Cabe ainda dizer, mais do que garantir os nossos empregos ou lutar por condições mais dignas e favoráveis de trabalho no campo da Saúde, a nossa intenção com este texto é manifestar publicamente a nossa insatisfação com esta situação e, sobretudo, defender o CAPS. Em se tratando do Itapeva, o CAPS mais antigo do Brasil, o primeiro a experimentar a clínica ampliada, que alojou àqueles que participaram da sua invenção (antes mesmo deste projeto se constituir como lei) e que estavam atravessados pelas experiências de Reforma no mundo, a saber: a psicoterapia institucional francesa, a desinstitucionalização italiana, dentre outras; e que fizeram valer, desde 1987, a proposição de Franco Basaglia de que é possível e desejável uma clínica que coloque a doença entre parênteses e cujo foco seja a existência/sofrimento e que, no dizer dos simpatizantes da psicanálise, uma clínica cujo foco é o sujeito.

Enfim, a nossa indignação pode ser ainda explicitada com estas perguntas: Como essas pessoas – impregnadas por um discurso médico e psiquiatrizante, que estiveram ao longo de seus itinerários formativos e de trabalho, tão alienadas destes movimentos históricos e sociais, especialmente, da Reforma Psiquiátrica, movimento este que dá norte a todos os CAPS - podem gerenciar este projeto? 

Como entregar nas mãos desses que se dizem especialistas em cuidar de pacientes com “transtornos mentais graves” (como eles gostam de dizer) e, que ao fazer o gerenciamento do serviço a seu bel prazer, desconsideram o vínculo? 

Como deixar que estes gestores administrem um equipamento deste porte como uma empresa e não como um serviço de saúde, viabilizando ações que banalizam os efeitos da ruptura para os pacientes psicóticos? 

Que tipo de lugar tem a clínica para eles? Qual o compromisso com os usuários? O que fazer para impedir esse desmantelamento de um trabalho coletivo construído há anos cuja aposta é fortalecer uma clínica artesanal, inevitavelmente implicada com as ações e com o desejo de cada um? 

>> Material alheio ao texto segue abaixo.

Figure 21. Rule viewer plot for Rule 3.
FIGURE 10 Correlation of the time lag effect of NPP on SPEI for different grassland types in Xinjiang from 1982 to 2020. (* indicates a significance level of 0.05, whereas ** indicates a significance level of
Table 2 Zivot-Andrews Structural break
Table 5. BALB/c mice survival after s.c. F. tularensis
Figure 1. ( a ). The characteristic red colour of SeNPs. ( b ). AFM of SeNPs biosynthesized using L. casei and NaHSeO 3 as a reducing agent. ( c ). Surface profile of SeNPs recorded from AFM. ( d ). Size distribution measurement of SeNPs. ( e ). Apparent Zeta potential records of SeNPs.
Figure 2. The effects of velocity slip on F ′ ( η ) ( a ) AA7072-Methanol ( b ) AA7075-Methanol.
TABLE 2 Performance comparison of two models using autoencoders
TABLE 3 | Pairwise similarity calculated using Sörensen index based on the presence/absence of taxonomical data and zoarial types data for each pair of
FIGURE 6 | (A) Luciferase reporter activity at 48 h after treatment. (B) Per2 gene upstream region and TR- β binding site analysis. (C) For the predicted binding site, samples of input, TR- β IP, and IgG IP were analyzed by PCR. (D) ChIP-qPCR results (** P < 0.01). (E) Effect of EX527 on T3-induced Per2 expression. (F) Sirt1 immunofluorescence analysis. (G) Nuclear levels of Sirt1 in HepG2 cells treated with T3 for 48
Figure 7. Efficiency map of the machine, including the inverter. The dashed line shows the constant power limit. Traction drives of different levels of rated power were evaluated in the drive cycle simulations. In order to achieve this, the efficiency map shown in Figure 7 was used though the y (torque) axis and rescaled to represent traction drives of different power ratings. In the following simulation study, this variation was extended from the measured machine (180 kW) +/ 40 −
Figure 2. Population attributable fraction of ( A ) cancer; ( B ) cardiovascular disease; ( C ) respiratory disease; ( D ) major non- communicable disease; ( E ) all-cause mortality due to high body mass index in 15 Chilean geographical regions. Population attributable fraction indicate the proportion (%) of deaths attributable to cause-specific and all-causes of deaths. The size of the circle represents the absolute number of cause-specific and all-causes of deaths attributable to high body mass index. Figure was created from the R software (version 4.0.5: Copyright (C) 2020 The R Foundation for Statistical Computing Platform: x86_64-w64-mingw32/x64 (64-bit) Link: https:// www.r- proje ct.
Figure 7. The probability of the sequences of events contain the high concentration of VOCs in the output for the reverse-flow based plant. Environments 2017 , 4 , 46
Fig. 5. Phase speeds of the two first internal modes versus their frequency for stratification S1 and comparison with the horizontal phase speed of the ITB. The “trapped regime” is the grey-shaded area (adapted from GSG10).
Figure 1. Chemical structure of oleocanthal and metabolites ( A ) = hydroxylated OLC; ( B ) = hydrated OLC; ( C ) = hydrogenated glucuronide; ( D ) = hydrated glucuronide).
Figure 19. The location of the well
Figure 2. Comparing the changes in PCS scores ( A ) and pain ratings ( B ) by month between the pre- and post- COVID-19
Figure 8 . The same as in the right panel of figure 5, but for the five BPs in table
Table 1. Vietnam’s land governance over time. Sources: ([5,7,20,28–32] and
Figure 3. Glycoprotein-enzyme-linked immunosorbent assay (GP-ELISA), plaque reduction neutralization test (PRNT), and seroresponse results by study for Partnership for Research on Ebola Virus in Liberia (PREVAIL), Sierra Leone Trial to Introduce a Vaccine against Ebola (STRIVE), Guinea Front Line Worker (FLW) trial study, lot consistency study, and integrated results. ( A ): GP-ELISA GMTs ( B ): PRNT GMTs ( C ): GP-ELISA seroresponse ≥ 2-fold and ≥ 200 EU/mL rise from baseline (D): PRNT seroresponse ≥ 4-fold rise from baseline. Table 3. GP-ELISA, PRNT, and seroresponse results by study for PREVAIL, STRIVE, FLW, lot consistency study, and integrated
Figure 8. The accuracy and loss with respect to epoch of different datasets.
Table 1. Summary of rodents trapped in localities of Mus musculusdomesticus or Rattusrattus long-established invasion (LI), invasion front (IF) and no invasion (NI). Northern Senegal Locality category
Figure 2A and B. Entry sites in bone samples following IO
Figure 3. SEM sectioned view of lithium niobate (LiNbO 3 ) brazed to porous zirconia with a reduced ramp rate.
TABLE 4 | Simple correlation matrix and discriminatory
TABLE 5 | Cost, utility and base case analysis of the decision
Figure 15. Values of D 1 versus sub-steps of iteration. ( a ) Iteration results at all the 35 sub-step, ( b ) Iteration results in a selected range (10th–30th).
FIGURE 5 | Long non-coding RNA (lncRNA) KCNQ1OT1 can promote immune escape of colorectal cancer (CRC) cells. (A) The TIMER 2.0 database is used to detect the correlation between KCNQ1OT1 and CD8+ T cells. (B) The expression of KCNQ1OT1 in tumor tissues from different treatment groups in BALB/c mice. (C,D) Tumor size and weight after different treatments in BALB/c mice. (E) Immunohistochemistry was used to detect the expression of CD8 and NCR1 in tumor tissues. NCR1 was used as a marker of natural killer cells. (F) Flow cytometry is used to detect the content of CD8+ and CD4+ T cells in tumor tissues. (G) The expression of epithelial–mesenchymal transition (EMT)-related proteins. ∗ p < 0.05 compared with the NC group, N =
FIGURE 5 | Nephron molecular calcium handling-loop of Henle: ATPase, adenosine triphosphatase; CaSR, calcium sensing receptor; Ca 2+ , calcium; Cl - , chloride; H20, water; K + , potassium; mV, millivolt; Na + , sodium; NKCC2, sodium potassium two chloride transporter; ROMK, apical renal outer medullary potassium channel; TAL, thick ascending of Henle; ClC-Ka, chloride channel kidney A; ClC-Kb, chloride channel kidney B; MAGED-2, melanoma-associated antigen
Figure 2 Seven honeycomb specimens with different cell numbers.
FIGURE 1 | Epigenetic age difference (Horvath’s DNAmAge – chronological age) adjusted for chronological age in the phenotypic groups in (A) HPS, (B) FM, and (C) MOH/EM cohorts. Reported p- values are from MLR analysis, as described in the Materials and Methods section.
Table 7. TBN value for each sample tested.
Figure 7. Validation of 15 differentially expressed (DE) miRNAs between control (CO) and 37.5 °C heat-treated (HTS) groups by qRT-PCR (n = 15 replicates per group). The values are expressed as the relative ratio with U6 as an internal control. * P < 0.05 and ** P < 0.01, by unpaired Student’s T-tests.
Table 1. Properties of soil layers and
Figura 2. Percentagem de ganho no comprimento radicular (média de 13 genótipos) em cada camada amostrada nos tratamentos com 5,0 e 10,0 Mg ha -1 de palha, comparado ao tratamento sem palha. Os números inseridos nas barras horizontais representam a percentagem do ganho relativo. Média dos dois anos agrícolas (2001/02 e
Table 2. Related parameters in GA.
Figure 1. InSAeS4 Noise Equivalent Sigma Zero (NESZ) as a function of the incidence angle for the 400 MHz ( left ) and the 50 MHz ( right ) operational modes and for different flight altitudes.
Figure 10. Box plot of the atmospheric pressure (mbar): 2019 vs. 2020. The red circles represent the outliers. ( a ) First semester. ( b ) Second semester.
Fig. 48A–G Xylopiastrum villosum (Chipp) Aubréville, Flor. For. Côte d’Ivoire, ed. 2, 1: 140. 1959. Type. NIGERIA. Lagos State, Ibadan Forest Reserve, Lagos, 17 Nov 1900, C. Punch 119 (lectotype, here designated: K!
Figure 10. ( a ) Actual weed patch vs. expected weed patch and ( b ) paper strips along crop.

Em suma, como aceitar tamanha contradição?

*Retirado do Saúde Brasil
**Republicado no blog da Frente Nacional contra a Privatização da Saúde em 30/03/2013


Um comentário:

  1. Vejam o que acontece quando se admitem políticas públicas que fragilizam o atendimento à saúde mediante espúrias terceirizações. Lamenta-se pelos profissionais competentes e responsáveis contratados por tais métodos. A pergunta que deve ser feita é por que os Conselhos Profissionais dos variados ramos da Saúde compactuam com esta modalidade de prestação de serviço e de gestão dos serviços públicos de saúde, em nome de uma pseudo complementariedade dos serviços franqueados à iniciativa privada. Estamos assistindo ao transgenerismo dos serviços públicos.